We are going to use the Akaike information criterion to select among the two competing models in each case. Theoretically, the exponential model subsumes the linear model as a special case when the time constant tau grows very large. Thus, the exponential model should always achieve better fit. This is not true in practice because of the vagaries of the iterative optimization algorithm within nls(). But if we assume that nls() did minimize the residual error (RSE), then it should always be the case that exp_RSE <= lin_RSE. The question is whether this drop can be attributed to overfitting from of the extra free parameter exp_tau.

The Akaike information criterion can be calculated from the least-squares solution by the formula: delta_AIC = 2*k + n*log(RSE^2) = 2*k + 2*n*log(RSE), where n is the number of data points used to fit the models.
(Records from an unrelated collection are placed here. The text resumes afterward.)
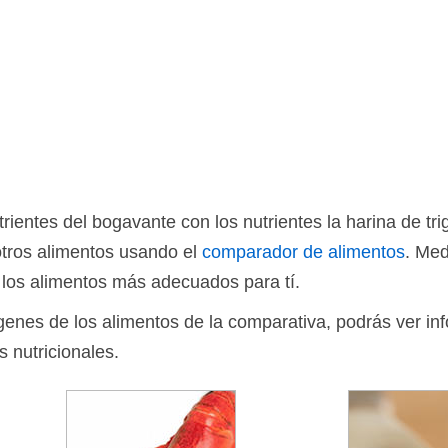
ientes del bogavante con los nutrientes la harina de tr
otros alimentos usando el
comparador de alimentos
. Med
 los alimentos más adecuados para tí.
ágenes de los alimentos de la comparativa, podrás ver in
s nutricionales.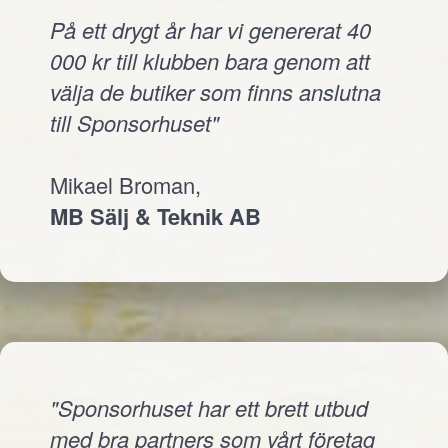
På ett drygt år har vi genererat 40
000 kr till klubben bara genom att
välja de butiker som finns anslutna
till Sponsorhuset"
Mikael Broman,
MB Sälj & Teknik AB
"Sponsorhuset har ett brett utbud
med bra partners som vårt företag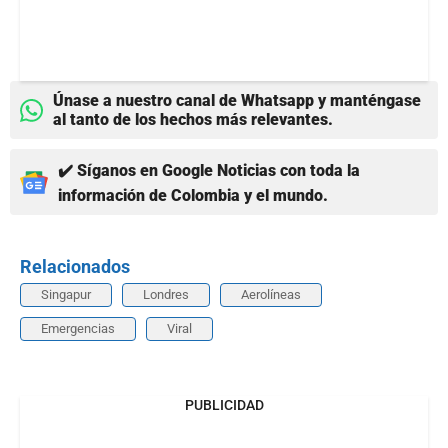
Únase a nuestro canal de Whatsapp y manténgase
al tanto de los hechos más relevantes.
✔️ Síganos en Google Noticias con toda la
información de Colombia y el mundo.
Relacionados
Singapur
Londres
Aerolíneas
Emergencias
Viral
PUBLICIDAD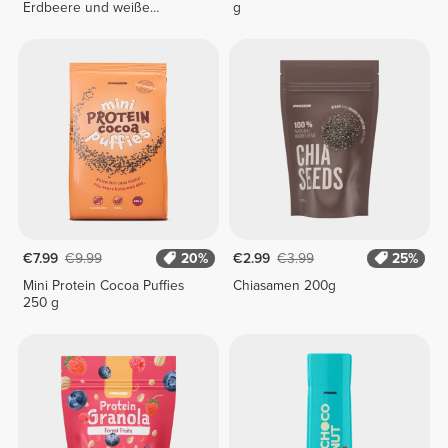
Erdbeere und weiße
g
Schokolade 250 g
€7.99
€9.99
20%
€2.99
€3.99
25%
Mini Protein Cocoa Puffies
Chiasamen 200g
250 g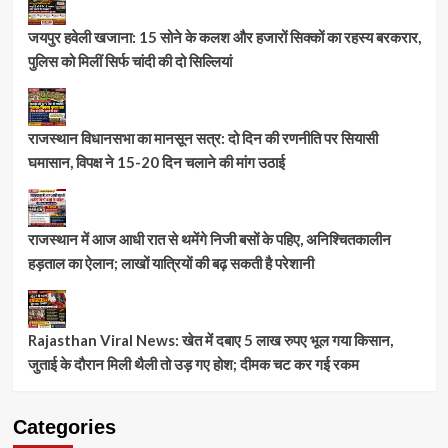
जयपुर हवेली खजाना: 15 सोने के कलश और हजारों सिक्कों का रहस्य बरकरार,
पुलिस को मिलीं सिर्फ चांदी की दो सिल्लियां
राजस्थान विधानसभा का मानसून सत्र: दो दिन की रणनीति पर सियासी
घमासान, विपक्ष ने 15-20 दिन चलाने की मांग उठाई
राजस्थान में आज आधी रात से थमेंगे निजी बसों के पहिए, अनिश्चितकालीन
हड़ताल का ऐलान; लाखों यात्रियों की बढ़ सकती है परेशानी
Rajasthan Viral News: खेत में दबाए 5 लाख रुपए भूल गया किसान,
जुताई के दौरान मिली थैली तो उड़ गए होश; दीमक चट कर गई रकम
Categories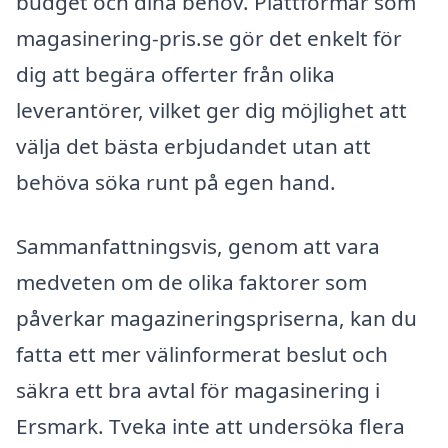
budget och dina behov. Plattformar som
magasinering-pris.se gör det enkelt för
dig att begära offerter från olika
leverantörer, vilket ger dig möjlighet att
välja det bästa erbjudandet utan att
behöva söka runt på egen hand.
Sammanfattningsvis, genom att vara
medveten om de olika faktorer som
påverkar magazineringspriserna, kan du
fatta ett mer välinformerat beslut och
säkra ett bra avtal för magasinering i
Ersmark. Tveka inte att undersöka flera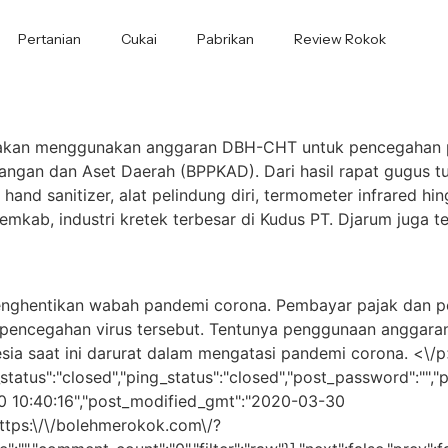
Pertanian
Cukai
Pabrikan
Review Rokok
akan menggunakan anggaran DBH-CHT untuk pencegahan pen
ngan dan Aset Daerah (BPPKAD). Dari hasil rapat gugus t
and sanitizer, alat pelindung diri, termometer infrared h
Pemkab, industri kretek terbesar di Kudus PT. Djarum jug
enghentikan wabah pandemi corona. Pembayar pajak dan p
pencegahan virus tersebut. Tentunya penggunaan anggaran
ia saat ini darurat dalam mengatasi pandemi corona. <\/p>
status":"closed","ping_status":"closed","post_password":"",
-30 10:40:16","post_modified_gmt":"2020-03-30
"https:\/\/bolehmerokok.com\/?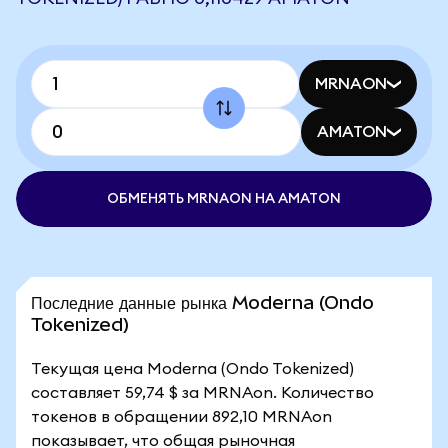
MRNAON
AMATON
ОБМЕНЯТЬ MRNAON НА AMATON
Последние данные рынка Moderna (Ondo
Tokenized)
Текущая цена Moderna (Ondo Tokenized)
составляет 59,74 $ за MRNAon. Количество
токенов в обращении 892,10 MRNAon
показывает, что общая рыночная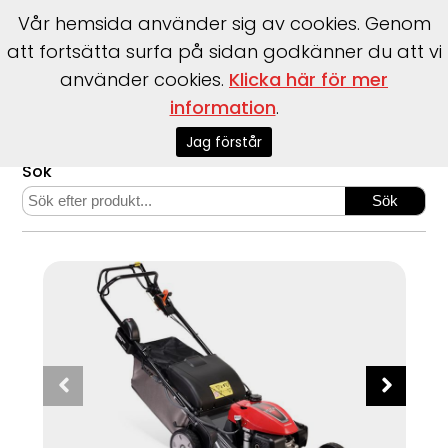
Vår hemsida använder sig av cookies. Genom
att fortsätta surfa på sidan godkänner du att vi
använder cookies.
Klicka här för mer
information
.
Start
>
Webshop
>
HRX-serien: HRX 537 HZ
Jag förstår
Sök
Reference: Burnham, K. P.; Anderson, D. R. (2002), Model Selection and Multimodel Inference: A practical information-theoretic approach (2nd ed.), p. 63, cited in https://en.wikipedia.org/wiki/Akaike_information_criterion.

The model with minimum AIC is preferred. The following helper function calculates the difference AIC(lin_model) - AIC(exp_model). Thus, positive values favor the exponential model:

## Akaike information criterion:
delta_AIC <- function(lin_RSE, exp_RSE, N_obs) {
  # The linear model has 2 parameters:
  AIC_lin <- 2*2 + 2*N_obs*log(lin_RSE)
  
  # The exponential model has 3 parameters:
  AIC_exp <- 2*3 + 2*N_obs*log(exp_RSE)
  
  # Return the difference. Positive values favor the exponential model
  AIC_lin - AIC_exp
}

We are set to perform the actual model comparisons:

## Add a new column -- lcType, short for "learning-curve model type":
model_fits$lcType <- NA

## The linear model wins by default whenever nls() failed to converge:
idx <- !model_fits$nls_isConv     # a vector of logical values
model_fits$lcType[idx] <- "lin"

## The linear model also wins when the time-constant estimate is negative:
idx <- (model_fits$nls_isConv & (model_fits$exp_tau <= 0))
model_fits$lcType[idx] <- "lin"

## The linear model also wins whenever lin_RSE <= exp_RSE:
#  (This happens when nls() failed to find the true optimal solution for
#  the non-linear model.)
idx <- (model_fits$nls_isConv & (model_fits$lin_RSE <= model_fits$exp_RSE))
model_fits$lcType[idx] <- "lin"

## At this point, only three data sets are left standing in the linguistic
## condition -- indices 6, 18, and 28 -- subjNum 30474, 68030, and 87949.
## In the video condition, all 11 cases for which nls() converged are still
## standing.  We appeal to AIC to resolve these non-trivial cases:

## Add yet another column to model_fits:
model_fits$delta_AIC <- NA
idx <- model_fits$nls_isConv
model_fits$delta_AIC[idx] <- delta_AIC(model_fits$lin_RSE[idx],
                                       model_fits$exp_RSE[idx],
                PAR$N_trials_per_session/model_fits$mb_sz[idx])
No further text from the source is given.